Nous vivons enfin une époque qui a reconnu, il y a 30 ans, des droits aux enfants. Mais au-delà de l'enfance, quel droit laissons-nous aux enfants que nous avons été ? Faut-il surmonter notre enfance ou la retrouver ?

Depuis que nous parlons des droits de l’enfant, on se rend compte que tous ces droits correspondent surtout à un devoir général de protection de l’enfance par les parents et les Etats. Tous ces droits décrivent l’enfant comme un potentiel à protéger en tant que tel pour qu’il puisse s’épanouir et devenir un adulte et un citoyen heureux et libre. 

Mais justement, nous autres, les adultes, qu’avons-nous fait de notre enfance ? 

Où est passé l’enfant que vous étiez ? 

A-t-il totalement disparu en l’adulte que vous êtes ou en reste-t-il des traces ? 

Il y a un paradoxe qui m’a toujours étonné : les enfants rêvent de devenir grands et de sortir vite de l’enfance, tandis que les adultes repensent souvent à l’enfance avec nostalgie et construisent cette période de la vie comme un âge d’or….

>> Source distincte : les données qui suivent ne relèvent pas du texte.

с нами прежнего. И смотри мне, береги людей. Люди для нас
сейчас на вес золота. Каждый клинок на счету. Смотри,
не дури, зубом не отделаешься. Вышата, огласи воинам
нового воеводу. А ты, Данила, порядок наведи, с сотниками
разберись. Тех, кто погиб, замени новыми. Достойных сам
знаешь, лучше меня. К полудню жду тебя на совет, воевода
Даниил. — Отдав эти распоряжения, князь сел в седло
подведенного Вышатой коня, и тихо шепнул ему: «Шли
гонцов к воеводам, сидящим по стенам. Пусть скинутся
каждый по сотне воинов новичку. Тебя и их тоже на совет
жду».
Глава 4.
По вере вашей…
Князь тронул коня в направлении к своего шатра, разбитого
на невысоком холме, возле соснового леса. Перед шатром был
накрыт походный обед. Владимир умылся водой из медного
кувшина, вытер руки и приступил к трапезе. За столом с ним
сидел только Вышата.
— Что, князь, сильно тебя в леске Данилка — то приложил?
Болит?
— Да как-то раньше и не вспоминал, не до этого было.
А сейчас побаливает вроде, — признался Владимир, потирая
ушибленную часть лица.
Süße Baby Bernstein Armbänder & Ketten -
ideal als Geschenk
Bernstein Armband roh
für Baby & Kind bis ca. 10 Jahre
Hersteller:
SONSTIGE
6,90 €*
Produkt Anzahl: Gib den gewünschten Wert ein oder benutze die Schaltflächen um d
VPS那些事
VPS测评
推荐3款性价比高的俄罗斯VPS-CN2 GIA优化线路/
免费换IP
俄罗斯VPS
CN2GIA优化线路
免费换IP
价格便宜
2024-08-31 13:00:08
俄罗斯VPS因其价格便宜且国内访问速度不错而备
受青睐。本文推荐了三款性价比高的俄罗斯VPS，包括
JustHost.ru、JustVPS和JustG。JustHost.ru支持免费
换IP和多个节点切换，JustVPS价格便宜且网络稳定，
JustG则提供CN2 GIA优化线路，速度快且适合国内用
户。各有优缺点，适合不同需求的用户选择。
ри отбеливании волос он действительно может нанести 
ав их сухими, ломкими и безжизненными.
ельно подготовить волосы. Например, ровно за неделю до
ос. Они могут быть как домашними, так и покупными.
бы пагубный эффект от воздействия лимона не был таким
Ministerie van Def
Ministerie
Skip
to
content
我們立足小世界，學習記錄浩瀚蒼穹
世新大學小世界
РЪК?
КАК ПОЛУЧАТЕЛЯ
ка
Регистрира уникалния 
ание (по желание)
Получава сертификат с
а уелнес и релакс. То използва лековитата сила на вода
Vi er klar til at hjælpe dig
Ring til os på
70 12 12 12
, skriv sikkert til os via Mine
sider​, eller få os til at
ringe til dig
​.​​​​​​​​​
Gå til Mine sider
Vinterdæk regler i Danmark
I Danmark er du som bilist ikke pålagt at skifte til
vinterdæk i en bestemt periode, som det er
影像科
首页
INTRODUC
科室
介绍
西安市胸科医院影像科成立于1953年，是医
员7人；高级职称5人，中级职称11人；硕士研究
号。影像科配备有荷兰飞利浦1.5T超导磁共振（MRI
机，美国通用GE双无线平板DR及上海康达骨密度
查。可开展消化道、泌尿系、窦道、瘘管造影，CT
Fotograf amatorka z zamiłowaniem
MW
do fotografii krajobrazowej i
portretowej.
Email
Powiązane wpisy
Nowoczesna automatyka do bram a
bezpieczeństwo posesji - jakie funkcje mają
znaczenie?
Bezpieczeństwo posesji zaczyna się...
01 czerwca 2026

Alors que faire de cet enfant que nous avons été ? Faut-il continuer de le protéger ou l’oublier définitivement ? 

Eh bien si la question se pose c’est que nous vivons d’abord l’enfance comme ce que nous avons surmonté. Comme ce que nous ne sommes plus. Grâce à l’éducation, chaque adulte a acquis du pouvoir sur soi et des connaissances. Pour le philosophe Descartes par exemple, si nous avons des préjugés et si nous nous trompons c’est « parce que nous avons étés enfants avant que d’être hommes ».  Il faudrait donc définitivement tuer l’enfance en nous. Parce que l’enfance est d’abord un état d’ignorance, d’inexercice de la raison, de passivité et de caprices…

Mais l’enfance n’est pas qu’une série d’impossibilités ou qu’un ensemble de potentiel. C’est aussi une merveilleuse capacité à découvrir le monde en toute liberté puisque l’on n’est pas encore totalement déformé par l’éducation

Alors pour régler notre rapport à l’enfance et pour continuer de protéger l’enfant qui est en chacun de nous,  je vous propose en guise de traitement de méditer cette invitation du philosophe Nietzsche à « devenir tels des enfants… » comme il dit justement. 

Devenir tels des enfants ce n’est pas une régression ou un retour à l’enfance : mais au contraire c’est une libération. C’est l’idée de retrouver dans nos vies sérieuses toutes pleines de responsabilités, de listes de courses, de politesse et de travail, la spontanéité du jeu, le plaisir de la découverte et la liberté de l’insouciance…

En ce sens, nous pouvons continuer de protéger l’enfance en nous voire même continuer de lui donner quelques droits.... droit de jouer, de s’émerveiller innocemment, de vouloir parfois une chose et son contraire….

Quelques années avant Nietzsche, le grand poète Baudelaire le suggérait déjà quand il disait que le génie c’était l’enfance retrouvée à volonté. Cela veut dire que les grands artistes voient le monde comme des enfants, sans filtre, dans sa simplicité première. Et c’est pour cela que souvent les grands artistes nous déstabilisent que leurs œuvres nous bousculent…

En vrai, nous ne serons donc plus jamais des enfants et nous ne pourrons pas le redevenir…Il ne s’agit donc pas de « retomber en enfance ».  Mais nous autres adultes, qui aimons le souvenir de notre enfance et qui devons protéger l’enfance,  ce doit être une invitation à garder ou à retrouver une simple capacité d’émerveillement devant ce qui est et ce qui arrive.